A South Hams councillor has been recommended to undergo “code of conduct” training after a council hearing into the way she had treated a member of the public in the wake of a dog festival.

Dartmouth town councillor Gina Coles had said that Heather Nesbit – the organiser of last year’s Woofstock dog show in the town – had lied, in an email to a third party, Helen Brown.

Following a meeting lasting more than 90 minutes, the panel agreed that Cllr Coles had breached the town council’s code of conduct in two ways – by failing to treat someone with respect and courtesy and by bringing her office into disrepute.

But panel chairman Cllr Mike Saltern said the panel accepted that Cllr Coles had been under stress at the time she sent the email, after being confronted with a wave of “negative” and “destructive” social media attacks following the publicity over her comments about the dog show and its organiser.

Cllr Coles had told the panel – made up of three district councillors alongside two independent members – that she was subjected to hundreds of Facebook posts accusing her of being “vile”, “horrible” and “homophobic” from both the USA and the UK, with one telling her they would “whip me and stone me if I didn’t leave town”.

The complaint which led to the hearing centred on an email that Cllr Coles sent to a Ms Brown, referring to Ms Nesbitt in which Cllr Coles said: “I didn’t trust her after she lied to the council.”

The email then found its way to Ms Nesbitt.

Cllr Coles told the tribunal the alleged lie involved a statement from Ms Nesbitt that the Mare and Foal Sanctuary would clear away hay bales and clear up Coronation Park in Dart­mouth after the dog show last summer. She claimed she had not called Ms Nesbitt a liar but had simply said she had told a lie.

“She did lie to me and I know that. I was just making a statement that was true,” she told the hearing, after opposing the findings of the council’s monitoring officer that she had breached her own council’s code of conduct.

After the panel upheld the complaint against her, Cllr Coles told them: “I didn’t know that I was doing it. All I was doing was stating a fact that I knew to be true. I am amazed that I can’t do that.”

The code of conduct complaint against Cllr Coles came after a series of stories in the Chronicle, reporting Cllr Coles’s comments surrounding a dog show which went ahead on Coronation Park last August.

Former Chronicle reporter Roger Williams, supporting Cllr Coles at the hearing, launched an attack on the way the newspaper had reported the issue generally and editor Stuart Nuttall in particular.
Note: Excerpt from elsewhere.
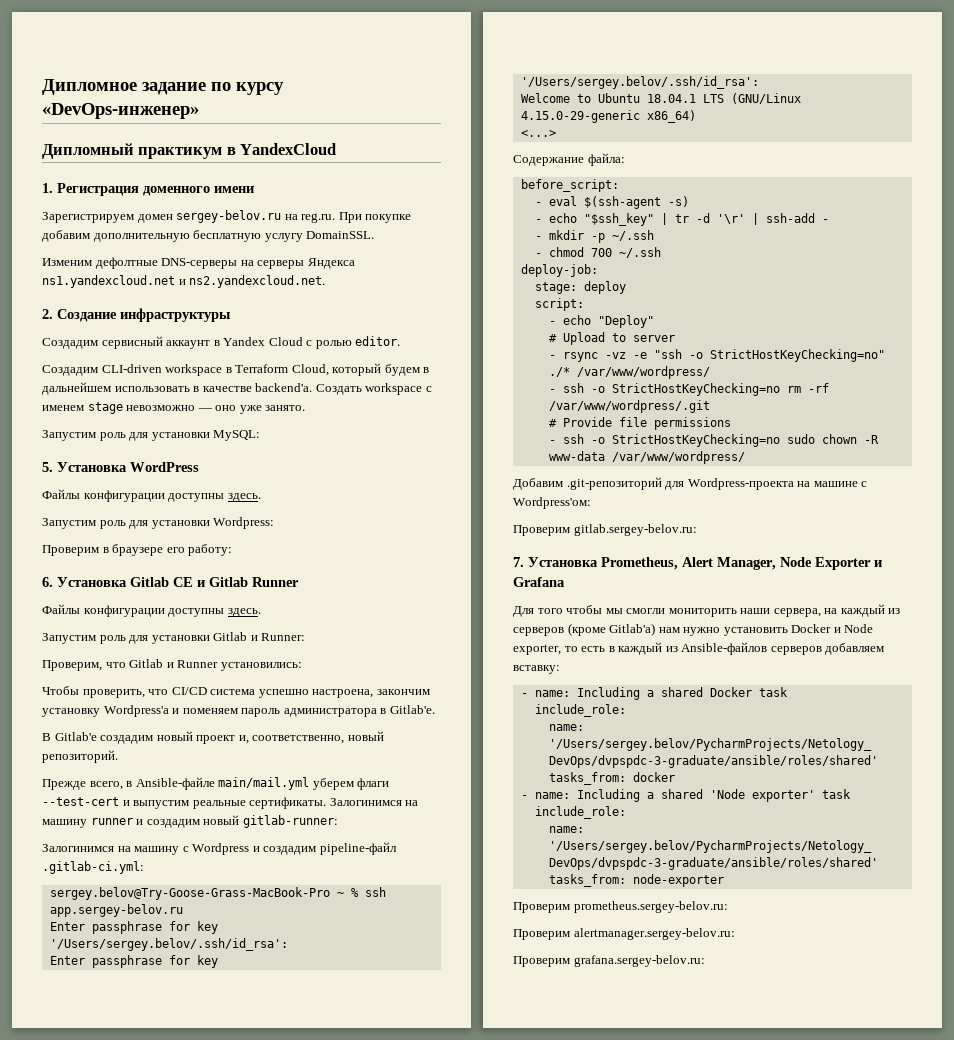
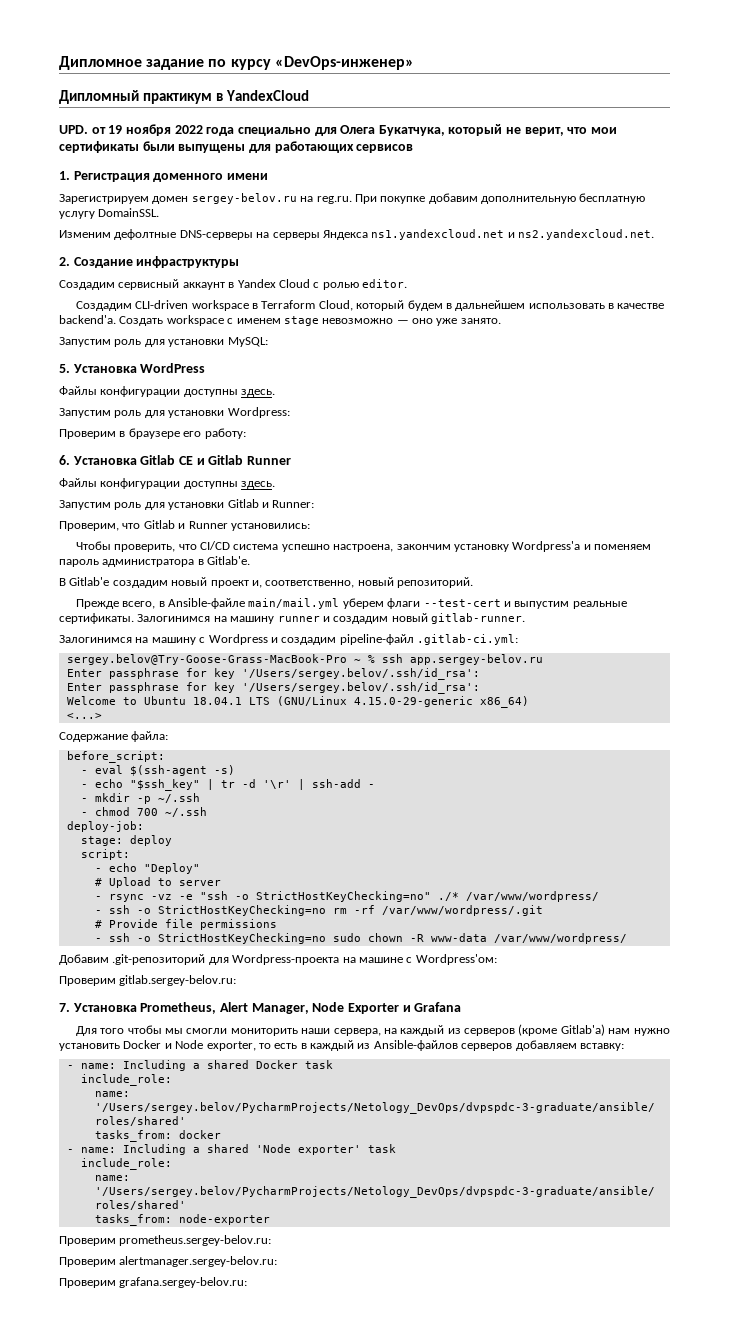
(337, 149) none -> [59,124,618,136] [59,141,414,153] // UPD. от 19 ноября 2022 года специально для Олега Букатчука, который не верит, что мои сертификаты были выпущены для работающих сервисов
[242,815,338,828] gitlab-runner: -> [431,613,525,624] gitlab-runner.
He claimed Cllr Coles had been “targeted” by Mr Nuttall and the newspaper.

He said he had eventually left the newspaper because of the behaviour of the editor and claimed Mr Nuttall had told him he would “get” Cllr Coles.

He said the newspaper’s reporting had “created a media storm” which led to the social media attacks on Cllr Coles.
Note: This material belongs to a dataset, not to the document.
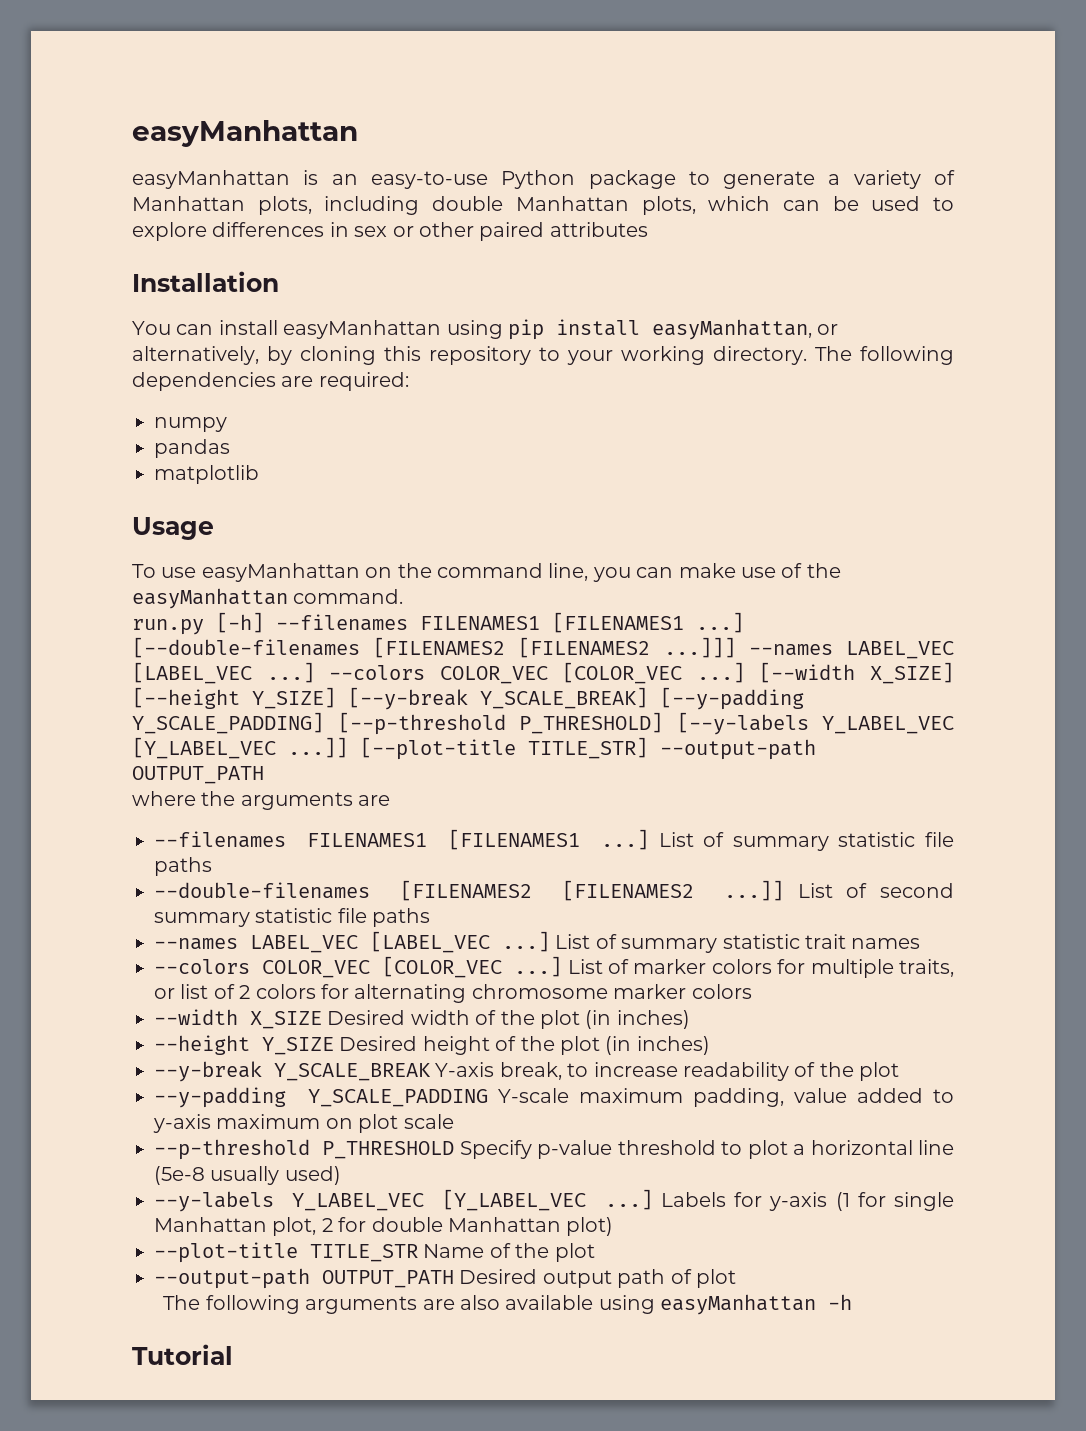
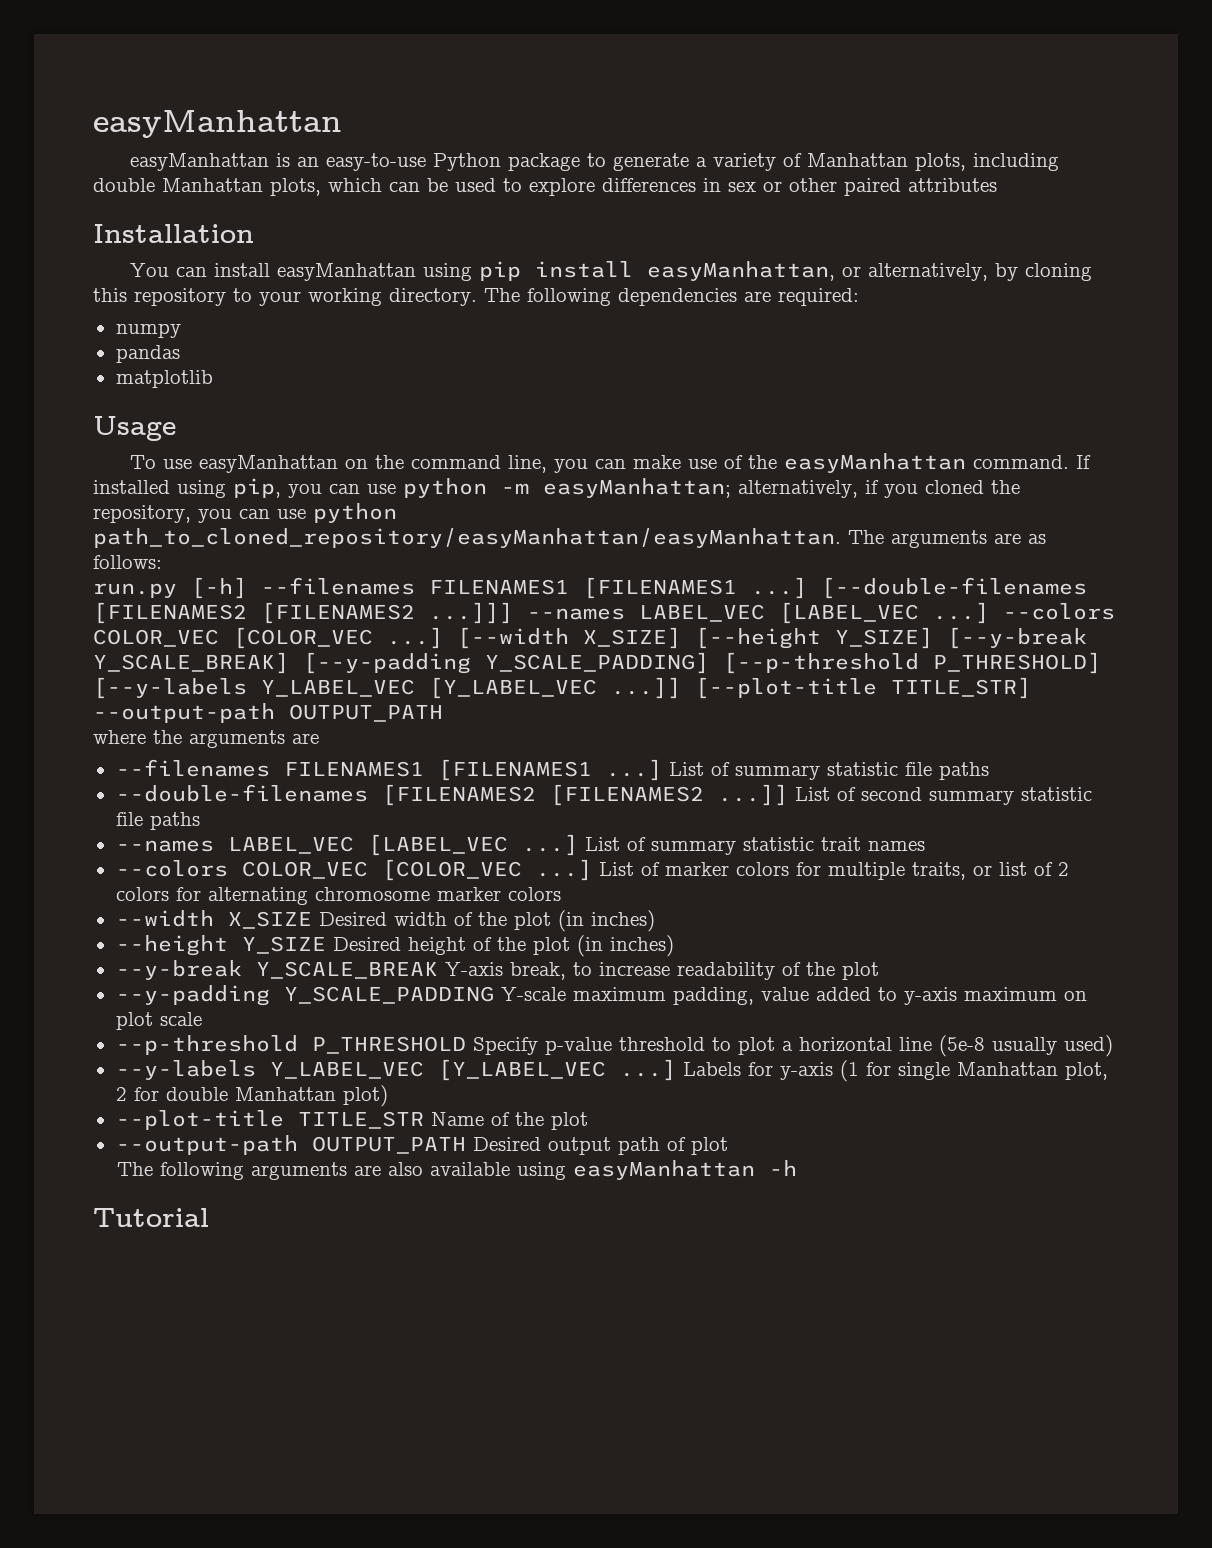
(404, 596) none -> [1076,455,1092,469] [93,478,1020,498] [93,503,397,523] [93,528,1046,548] [93,555,162,569] If installed using pip, you can use python -m easyManhattan; alternatively, if you cloned the repository, you can use python path_to_cloned_repository/easyManhattan/easyManhattan. The arguments are as follows:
Another former Chronicle reporter Karen Perrow, in a statement read out by Dartmouth district councillor Hilary Bastone, said she believed the original Woofstock stories had been run for “sensationalist purposes”. Mrs Perrow, manager of Dartmouth Visitor Centre, said Mr Nuttall had met Cllr Coles and herself at the visitor centre and used quotes from Cllr Coles obtained when she thought they were having a social conversation. “At no time did he say he was working or making notes for a news story,” she said.

Mr Bastone questioned whether the recipient of the offending email, Ms Brown, actually existed and said that Cllr Coles was a hardworking councillor and a hardworking director of the town’s visitor centre.

“It concerns me that an email could continue to ruin someone’s life and we don’t know that that person exists,” he told the panel.

He added: “What proof do you have that this Helen Brown even exists? Has it not been checked out that she actually exists and is not someone using an alias?”

He told the panel as they went out to deliberate: “You will have egg on your face if you find out this Helen Brown does not exist.”

The investigating officer, Simon Mansell, said whether the recipient of the email existed or not was not in question, as Cllr Coles believed they existed when she made the comment.

He said that the conduct onus was greater on a councillor than it would be on a member of the public and said that while Cllr Coles may have genuinely thought she was not calling Ms Nesbitt a liar as such, she had not included any “context” within the email to lead a reasonable person not to think that was what she meant.

Following the finding, Cllr Coles said she did not wish to comment.

Cllr Gina Coles made a series of complaints against the Chronicle and its editor Mr Nuttall to the press regulator IPSO regarding the newspaper’s coverage of Cllr Coles’s comments on Woofstock and Heather Nesbitt. Her complaints were not upheld.